Easy fix (Score:5, Insightful)
The thing is there are so many better ways to do things right now. For starters, you could force any retailer that wants to accept credit cards to upgrade to a chip and pin setup or lose their ability to accept credit cards. Chip and pin isn't perfect, but it's better than a magnetic stripe and a signature. For card not present transactions allow Visa card holders to create a one time credit card number (with a maximum limit) via the internet or over the phone. Want to buy something on line? Generate your own credit card number to the exact value of what you're buying. That CC # number expires at the end of the day - meaning that even if you gave it a ridiculous limit and then sent it to a shady site they'd have 24 hours to use it.
Of course implementing these fixes would cost more than just paying the scammers, so we'll never see it happen.
Re:Nothing was stolen (Score:5, Insightful)
Let me make your argument a different way, now tell me what the difference was:
(A) Smith borrowed the keys to Johnson's car, went to a locksmith and made a copy, gave Johnson his keys back as promised, and then sold the key to a guy who stole everything in the car.
(B) Jones sat down in front of a photograph by Johnson hanging in the gallery and took a photograph of it that looked essentially identical, and developed that photo of a photo in large prints for his wall and his friends.

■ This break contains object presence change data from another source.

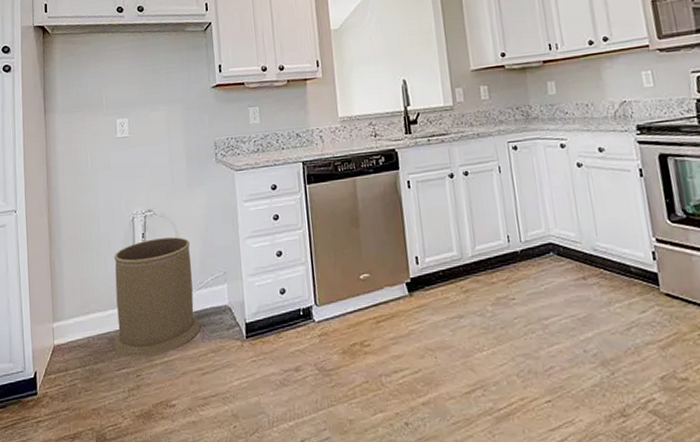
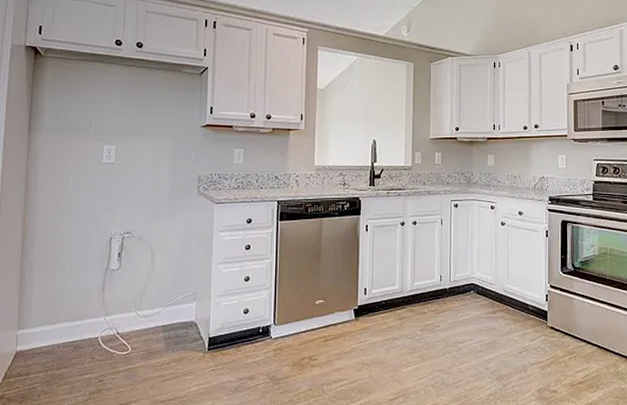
trash can: present [113,237,201,357] -> none [78,258,166,364]

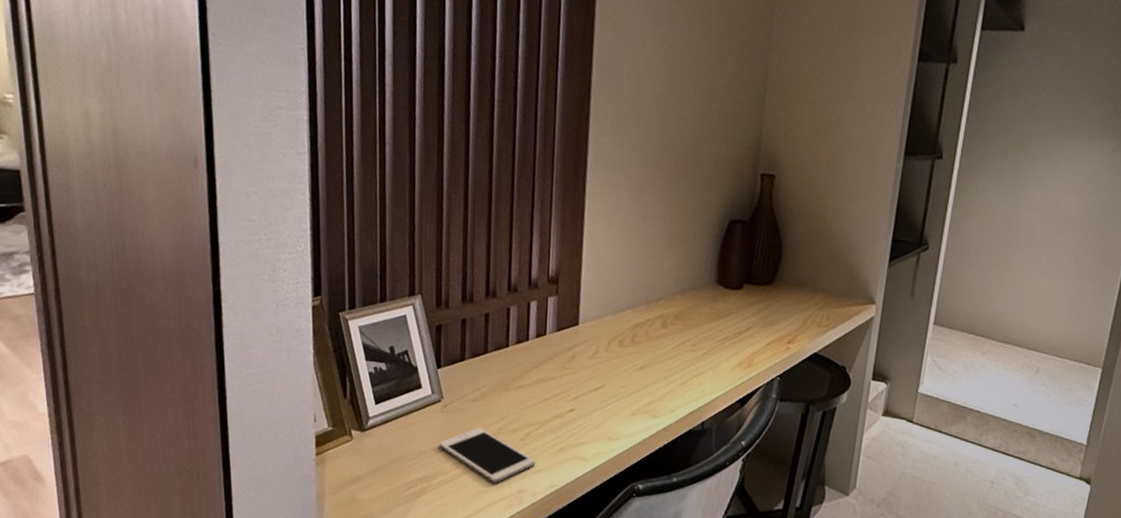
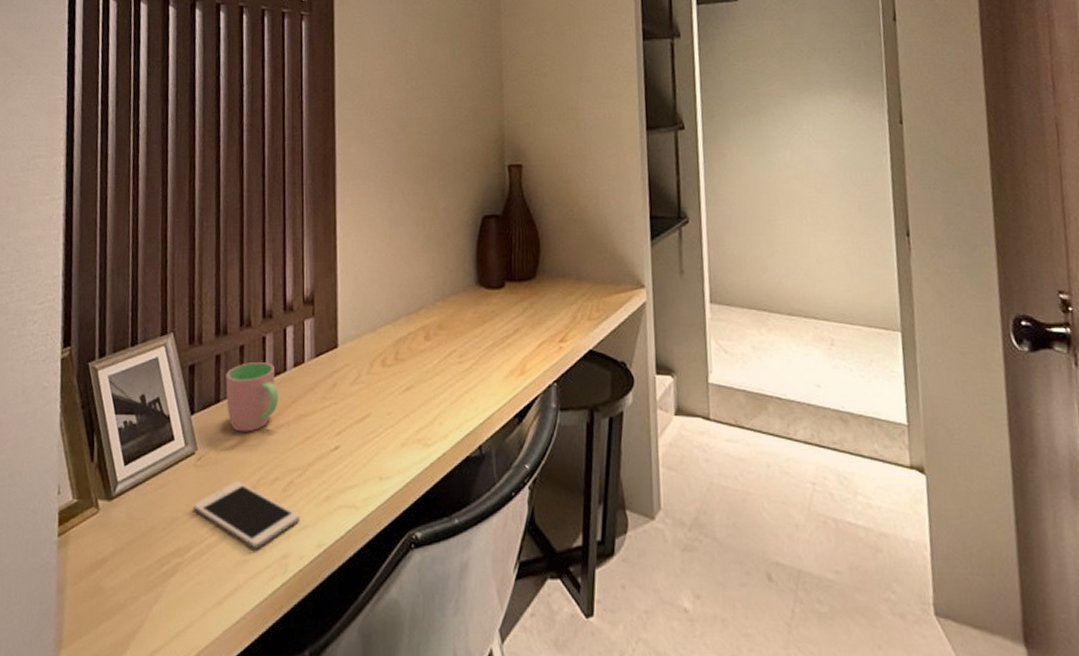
cup: none [470,329,521,389] -> present [225,362,279,432]

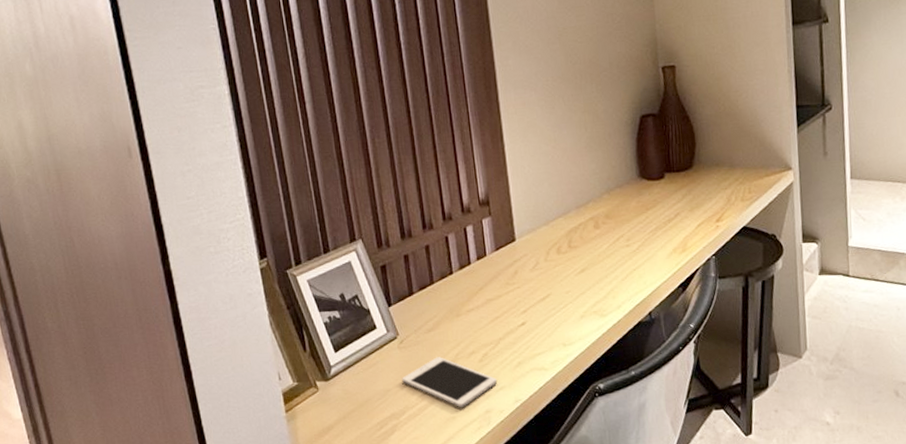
cup: present [225,362,279,432] -> none [415,258,467,318]

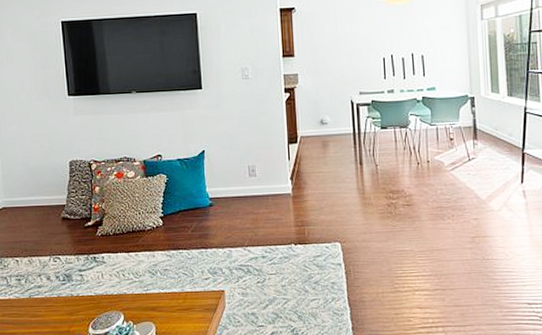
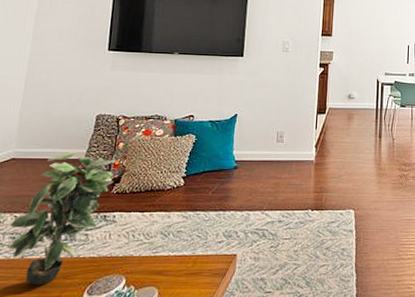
potted plant: none [13,198,97,322] -> present [7,152,117,286]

There's plainly a legal and moral difference between what Smith did and what Jones did, even though both Smith and Jones took nothing directly from Johnson.
Re:Recourse? (Score:5, Insightful)
GP should be fine. It looks like the average loss is anywhere from $1 to $10 per account, so they're looking at an upper bound of $15-$20m, or about 5% of their unrestricted cash assets.
From an article [zdnet.com] linked to in TFA:
Global Payments, the processor blamed for a Visa and Mastercard data breach last week, is likely to be able to manage its financial hit related to beefing up security. ...
If that figure sticks, Global Payments can weather the data breach, analysts said. For instance, Wells Fargo Timothy Willi said in a research note that Global Payments, which has $300 million to $400 million in unrestricted cash, can pay for the damage.
Willi’s take, which lines up with other analysts, is based on the data breach suffered by Heartland in 2008. Heartland is another payment processor and the accounts compromised ran as high as 130 million in a breach that lasted for months. Heartland’s tab to data has been $147 million.
Given Global Payments’ compromised accounts is about 10 million the tab should be lower. RBS WorldPay also had 1.5 million accounts compromised with $9 million of fraud losses.
Re:Recourse? (Score:5, Insightful)
The problem with that analysis is it doesn't take into account the hit to reputation. These companies only exist because of trust that the data is correct and secure. Loss of that trust means people will jump ship faster than rats leaving a sinking ship. I suspect the only reason Heartland survived was it is an industry that is "too big to fail" meaning there are very few processors out there for people to jump ship to that hasn't suffered the same problems or worse.
Re:Recourse? (Score:4, Insightful)
That's epic-scale lazy right there. The bank is not your friend. Never trust it. You don't just need to check against merchant-side errors, you need to check against errors made by your bank. I've had to switch banks before just because of the frequency of errors.
Sure, sure, everyone should prefer banks that get this stuff right, but how can you know if you don't verify? Talk about oblivious.